Once the young woman was done, I heard a younger boy step up to the microphone. He was there to close up the ceremony but he didn’t really know what to say. Just then, Grand-ma-ma tugged me on the arm and said we should leave now before the crowded chapel entryway got all jammed up with people. OK, I said, as the young boy could be heard asking if someone should do the rosary.

“Shit!” Grand-ma-ma whispered as she dragged me out into the street, “Don’t they know they can’t do the rosary without a damn priest?”

Well, no matter. In spite of Grand-ma-ma’s misgivings and my own irritation at the overt and pointless tone of the ceremony, as we walked out I felt touched by the truth in the story told by the young woman. She had at least tried to make some sense of JK’s short life. Still, I was disheartened that nobody had said a word about what a good dart thrower he really was.

All of that got me to thinking over the past couple months. I’ve started to wonder what my own funeral will be like. I hate to think that folks will be forced to fill up time in a stuffy ceremony with pointless requests and time-late prayers on my behalf. I know they’ll find some nice things to say, nobody will dwell on the bad stuff. I wonder, which of my weaker qualities will they choose to gloss over? Which of my extra bags will they force me to leave behind in honor of my memory? How will they know what to emphasize and what to stay quiet about and, in the end, who is in the best position to make such critical decisions?

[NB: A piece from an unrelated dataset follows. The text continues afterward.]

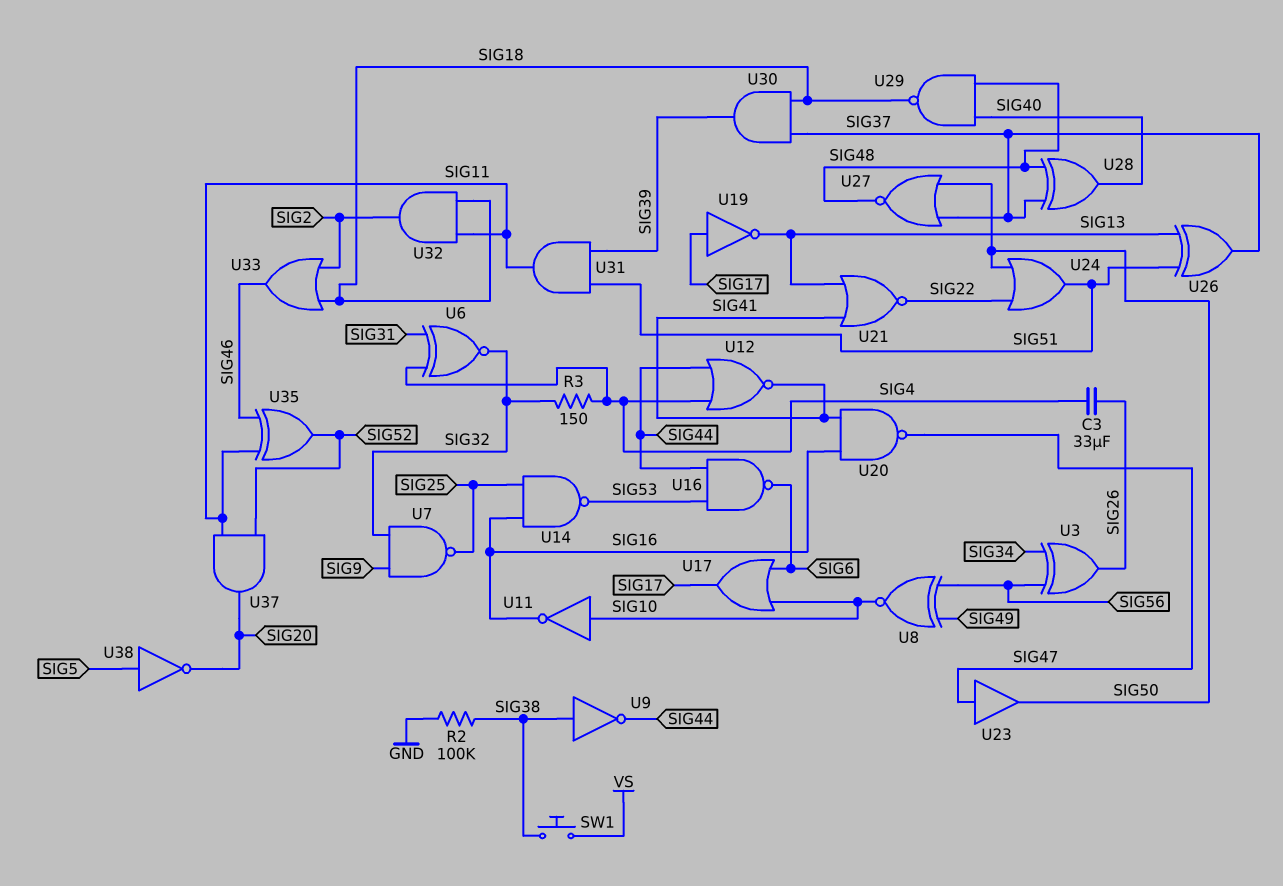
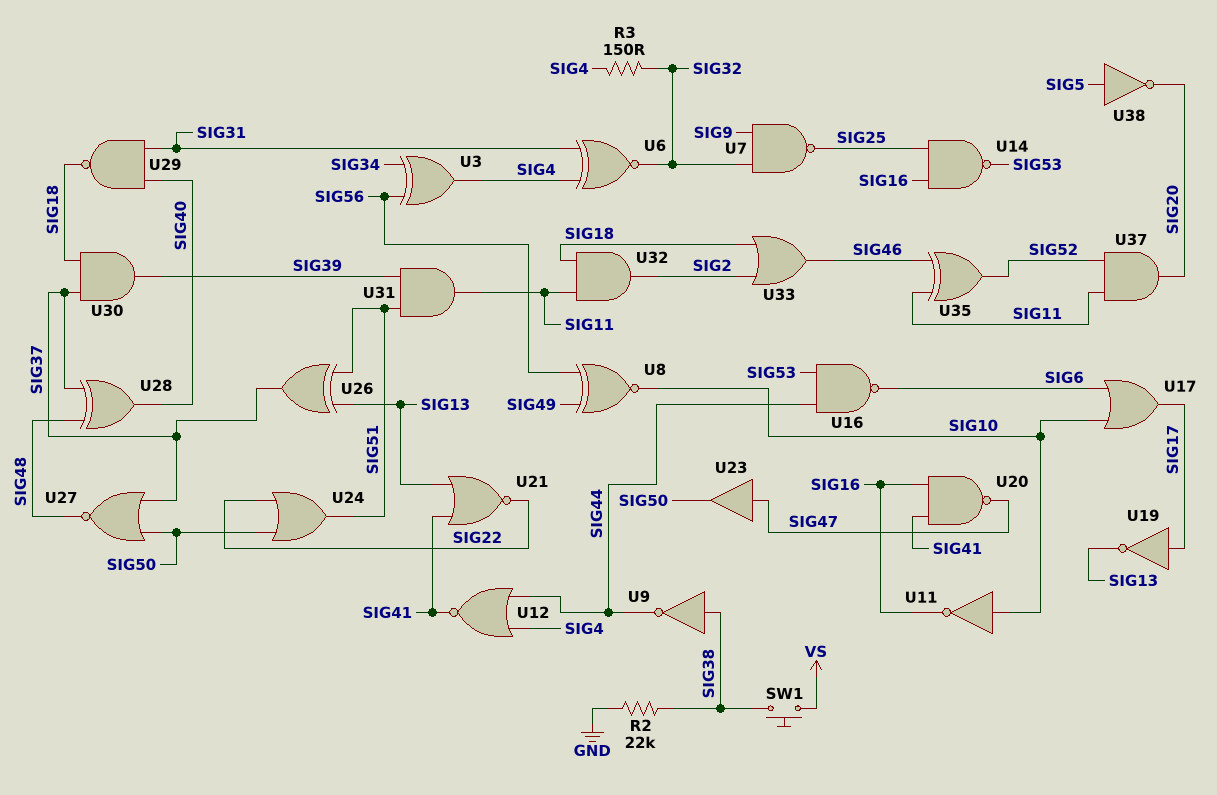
C3: 33uF (SIG4, SIG26) -> none
R2: 100k (GND, SIG38) -> 22k (GND, SIG38)
U3: XOR (in SIG34, in SIG56, out SIG26) -> XOR (in SIG34, in SIG56, out SIG4)
U29: NAND (in SIG40, in SIG48, out SIG18) -> NAND (in SIG31, in SIG40, out SIG18)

So, I’ve decided to write my own eulogy. I want to make sure there’s at least some truth to it. I don’t want a picture painted of a man who didn’t exist.

It’s a work in progress and it’s not easy, let me tell you. Editing your life story is painful. Bottomless sorrow fills the empty space every time a needless word is cut or a mishandled phrase is shortened. After several rewrites I can see now why this job is probably best left for someone who is not so close to the main character.

One thing is for sure, though, when we boil our life down into a paragraph or two, we suddenly realize things weren’t nearly as hectic or busy as we thought they were at the time. Perhaps plenty of misguided activity scattered about but, nope, just not that busy. And like any good PR person will admit the trick seems to stay focused on what we gathered and what we built, even though the tendency is to home in on all the missed opportunities and everything that we lost along the way.

The most difficult part of this process is to imagine who we may have influenced over the years. That may be the biggest piece of excess baggage left behind, a surprising holiday gift that is best left wrapped securely, only to be opened after we’ve gone.